Instrucciones de trabajo:
1: Responda brevemente, según el texto sobre las fiestas de San Antonio de Padua en Támesis:
(a) ¿Cuántos días de fiesta había anteriormente?
(b) ¿A quiénes se asignaban los dos últimos días?
(c) ¿Con qué cosecha coincidían las fiestas?
2: Prolongue el relato sobre las fiestas de San Antonio de Padua en Támesis a partir de su última oración.
═══ Bloque de texto ═══
En junio se celebran las fiestas de San
Antonio de Padua en Támesis. Anteriormente
eran nueve días de fiesta y pólvora. Se
repartían los días entre entidades, gremios e instituciones para que
coordinaran las actividades y los dos últimos eran asignados a los comerciantes
y a los carniceros. El último que era el de los carniceros era un espectáculo
vertiginoso, ellos garantizaban además de los tradicionales castillos, las
granadas, los voladores y los paracaídas, la vaca loca, y los borrachos que eran voladores sin palo.
Todas las mamás nos
decían: ¡cuidado se le mete a la vaca loca¡ y era como decirnos hágale. La vaca loca era un cajón de madera cubierto
de pólvora y con tres antorchas, dos como cachos y otra a manera de cola que
siempre se alzaba en hombros algún muchacho corpulento, y a toda fuerza salía
corriendo embistiendo a diestra y siniestra como si fuera corraleja. Por el
otro lado, la chinchamenta, nosotros, le
lanzábamos piedras y pepas de mango.
Porque las fiestas coincidían con la cosecha de mango y mamoncillo.
Las fiestas eran
nocturnas, después de misa todo el pueblo se apostaba en el parque y en las
escalas del atrio a ver quemar los castillos que aran guaduas con juegos
pirotécnicos unidos por una mecha que los iba encendiendo en escala uno tras
otro de forma ascendente. Tendidos de voladores que salían simultáneamente,
aros de luces que giraban lanzando chispas, lucecitas que desplegaban letreros,
carros, muñecos y artefactos que lanzaban tacos de fuego y al final una rueda
cargada de chorros de luz.
═══ Listado proporcionado ═══
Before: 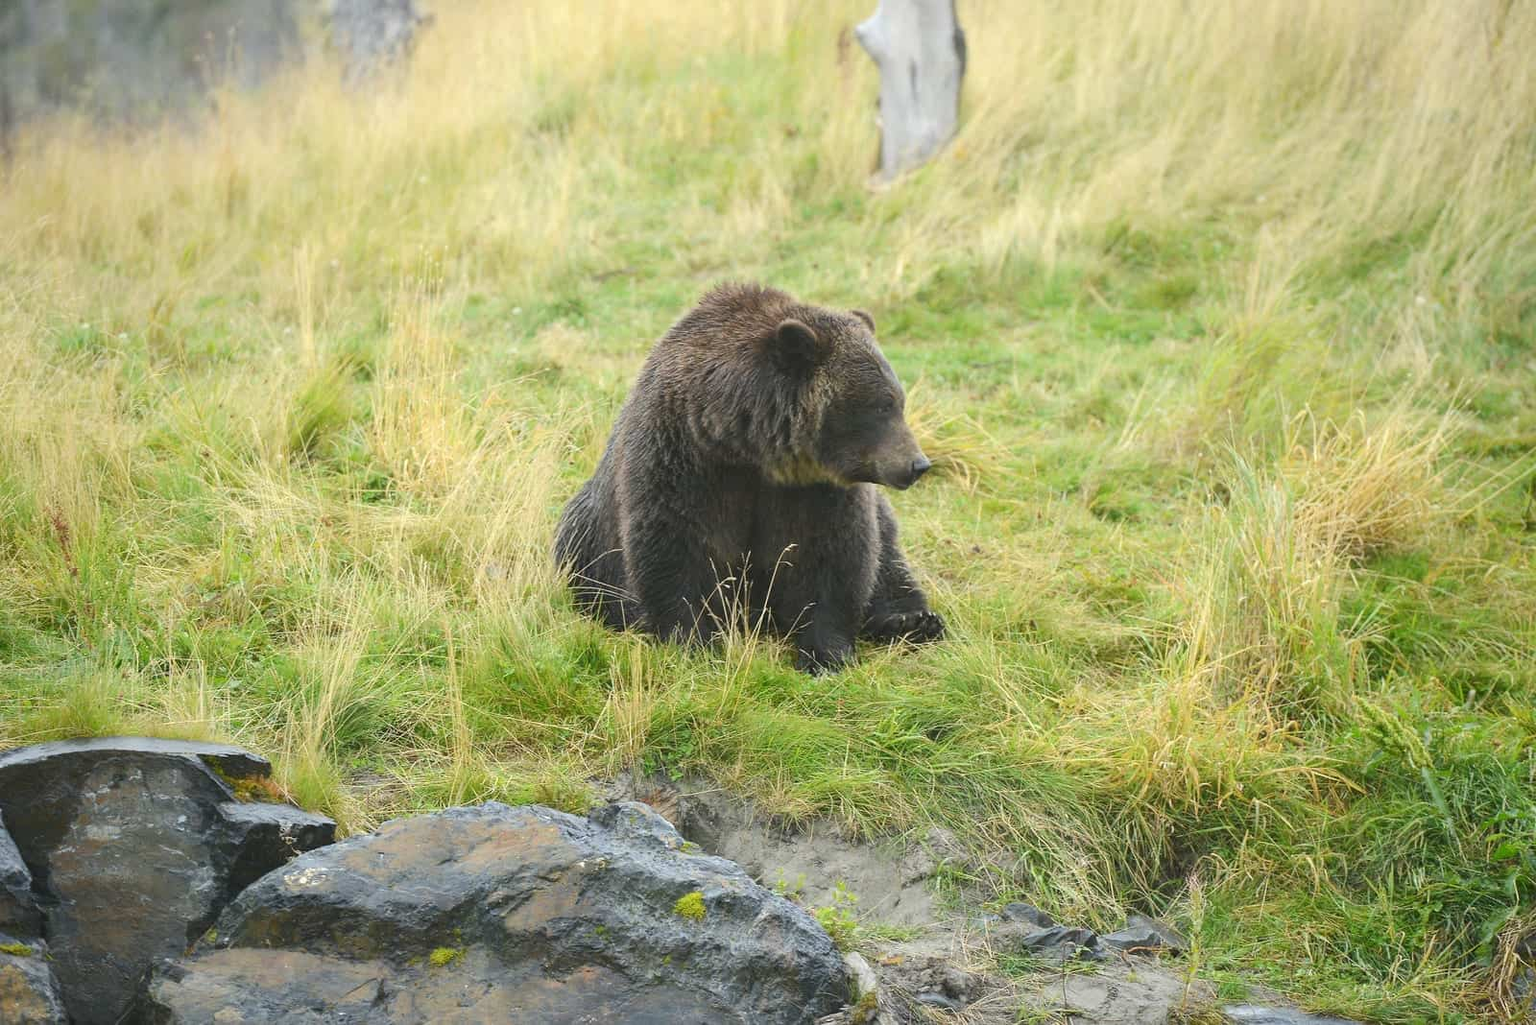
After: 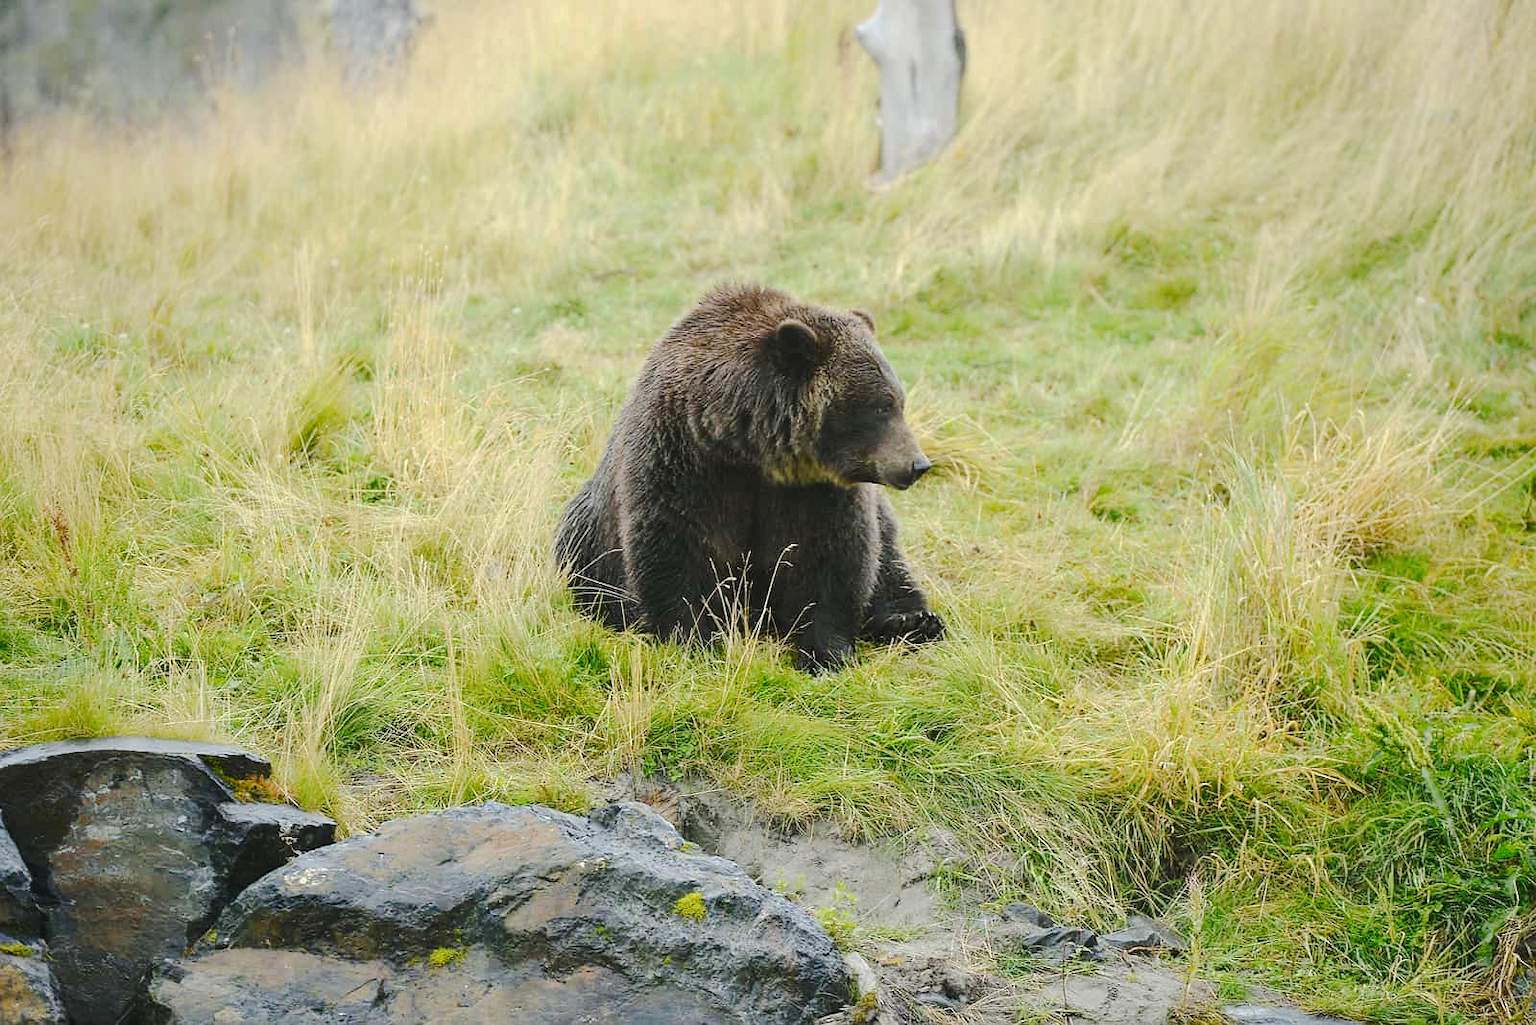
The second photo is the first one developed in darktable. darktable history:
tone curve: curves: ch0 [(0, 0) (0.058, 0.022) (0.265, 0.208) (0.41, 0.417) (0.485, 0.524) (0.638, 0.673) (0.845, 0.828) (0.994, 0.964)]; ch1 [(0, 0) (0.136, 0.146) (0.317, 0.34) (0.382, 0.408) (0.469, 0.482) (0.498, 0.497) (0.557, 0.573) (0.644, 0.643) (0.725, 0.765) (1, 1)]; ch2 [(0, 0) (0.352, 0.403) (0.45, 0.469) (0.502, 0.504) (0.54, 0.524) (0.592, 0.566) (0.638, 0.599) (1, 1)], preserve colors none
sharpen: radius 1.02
═══
Respuestas finales:
1:
(a) Nueve días.
(b) A los comerciantes y a los carniceros.
(c) Con la cosecha de mango y mamoncillo.

2:
El ritual consistía en
que apagaban las lámparas del parque para encender los castillos, y de
ipsofacto se veían nubes de pepas de mamoncillo, pues cada uno de nosotros se
gastaba la ración en bolsitas de esta fruta. Se rumiaban y en la misma bolsa se
guardaban las pepas para lanzar sin importar a quien y, no faltaba el que
también tiraba pepas de mango. Cualquiera que tuviera entre 12 y 17 años tenía
licencia para descalabrar y para ser descalabrado.
La infancia y la adolescencia
de un tamesino debe tener algún recuerdo de una quemada o de un guarapazo de
mamoncillo en fiestas de San Antonio. Así como de carreras tras las varas de los
voladores para luego con ellas atrapar los paracaídas, unas lucecitas que caían
lento porque tenían un paracaídas de
plástico de colores. Un tesoro canjeable
en el colegio.
El año dos mil uno fue
el último con vértigo. A partir de entonces se asumió la responsabilidad de no
quemar la plata en pólvora y de no arriesgar la salud de los niños, jóvenes y
adultos. Era como si se hubiera
descubierto que los niños y los adolescentes ya no eran los de antes, que parecían
a prueba de caídas, guarapazos, quemadas y serenos y no se sabe cómo, salían
siempre bien librados de semejantes riesgos. Pero ese año quedó para la historia un cuento monumental:
Era el último día.
Estaban reunidos unos cinco mil tamesinos. Los castillos estaban dispuestos.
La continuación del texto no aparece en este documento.